Work instructions: First find the line with "nose: (400, 286)" in the entries below, then set down exactly every line through the line with "right back paw: (384, 308)", that line included.

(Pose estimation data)
■ ■ ■
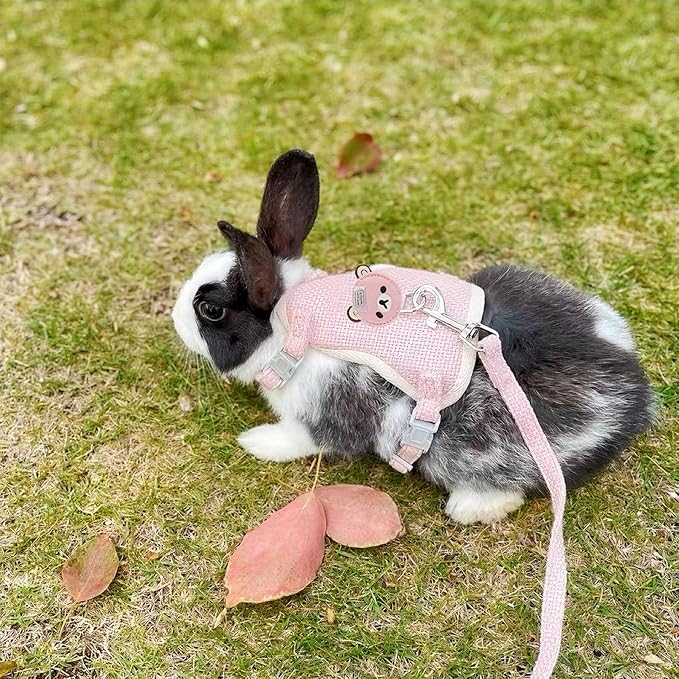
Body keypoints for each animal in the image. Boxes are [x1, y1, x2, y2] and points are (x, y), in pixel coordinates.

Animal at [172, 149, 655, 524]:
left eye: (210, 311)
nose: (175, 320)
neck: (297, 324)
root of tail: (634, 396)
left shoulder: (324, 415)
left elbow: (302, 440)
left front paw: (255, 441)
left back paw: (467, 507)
■ ■ ■
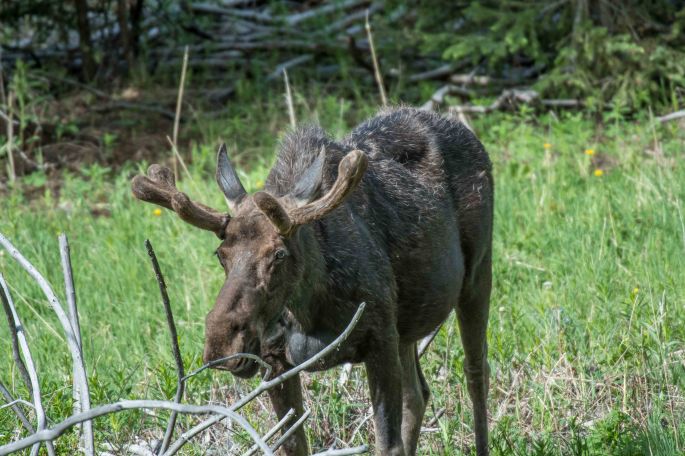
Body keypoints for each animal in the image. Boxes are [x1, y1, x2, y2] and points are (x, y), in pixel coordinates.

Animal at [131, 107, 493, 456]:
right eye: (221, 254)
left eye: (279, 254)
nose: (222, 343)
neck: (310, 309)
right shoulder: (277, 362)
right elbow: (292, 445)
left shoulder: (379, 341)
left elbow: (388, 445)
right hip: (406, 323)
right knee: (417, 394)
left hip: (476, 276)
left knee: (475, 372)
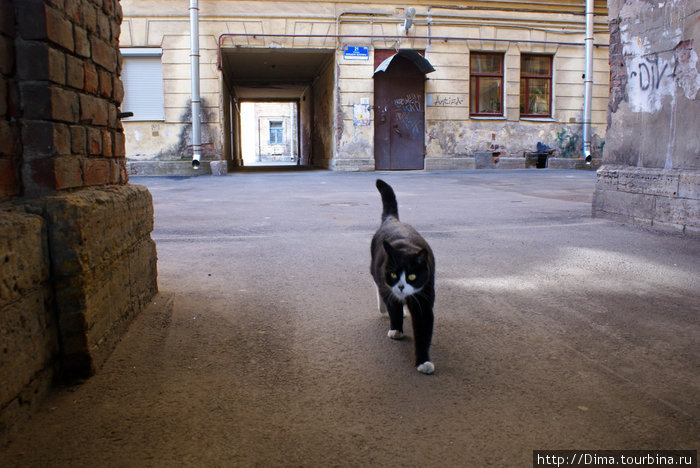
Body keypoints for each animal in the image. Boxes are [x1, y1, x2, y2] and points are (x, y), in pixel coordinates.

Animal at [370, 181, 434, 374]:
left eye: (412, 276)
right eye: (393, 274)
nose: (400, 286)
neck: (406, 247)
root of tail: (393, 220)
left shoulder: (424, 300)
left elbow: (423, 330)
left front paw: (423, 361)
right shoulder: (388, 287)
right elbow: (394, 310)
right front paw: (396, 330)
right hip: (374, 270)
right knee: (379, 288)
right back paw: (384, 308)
■ ■ ■
Response below:
nose: (400, 286)
neck: (406, 247)
root of tail: (393, 220)
left shoulder: (424, 300)
left elbow: (423, 330)
left front paw: (423, 361)
right shoulder: (388, 287)
right elbow: (394, 310)
right front paw: (396, 330)
right hip: (374, 270)
right knee: (379, 288)
right back paw: (384, 308)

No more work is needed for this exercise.